Leaving every picture out, repeat all of the entries below exactly.

-- STUDY MATERIAL --
--*--

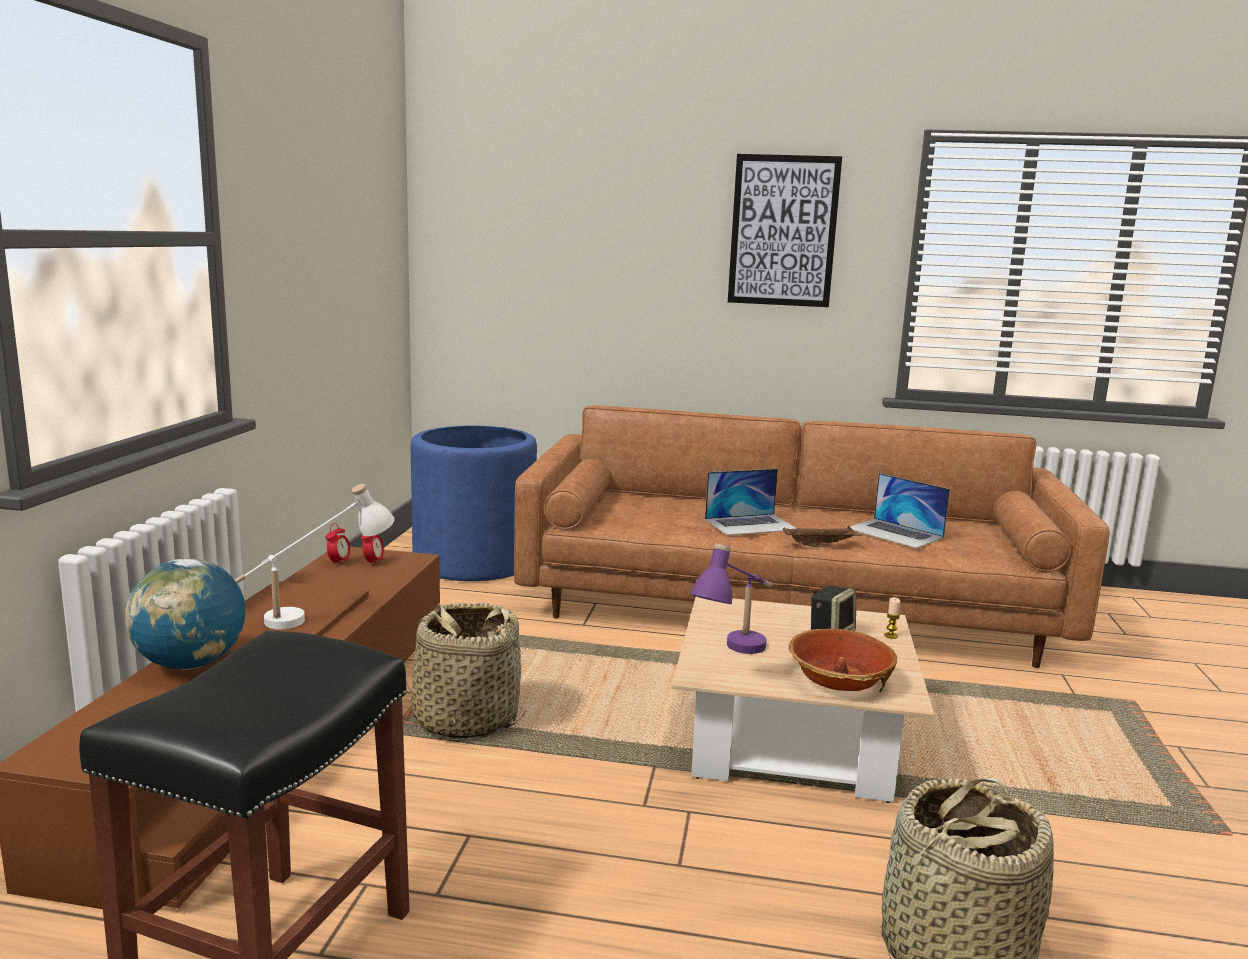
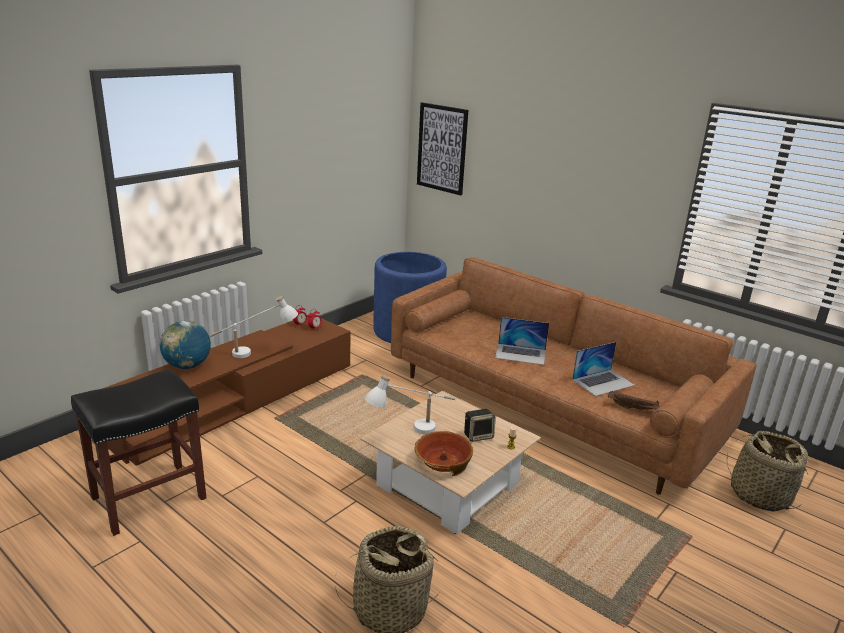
camera: 30 degrees right, 10 degrees up
(465, 719) = (311, 421): basket -> basket (759, 495)
(735, 656) = (410, 432): purple table lamp -> white table lamp
(783, 231) = (611, 162): picture -> picture (442, 148)
(820, 545) = (541, 379): brown tray -> brown tray (633, 408)
(894, 533) = (603, 382): laptop -> laptop turned 105 degrees counterclockwise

--*--

-- RESULT OF THE TASK --
camera: 30 degrees right, 10 degrees up
(465, 719) = (311, 421): basket -> basket (759, 495)
(735, 656) = (410, 432): purple table lamp -> white table lamp
(783, 231) = (611, 162): picture -> picture (442, 148)
(820, 545) = (541, 379): brown tray -> brown tray (633, 408)
(894, 533) = (603, 382): laptop -> laptop turned 105 degrees counterclockwise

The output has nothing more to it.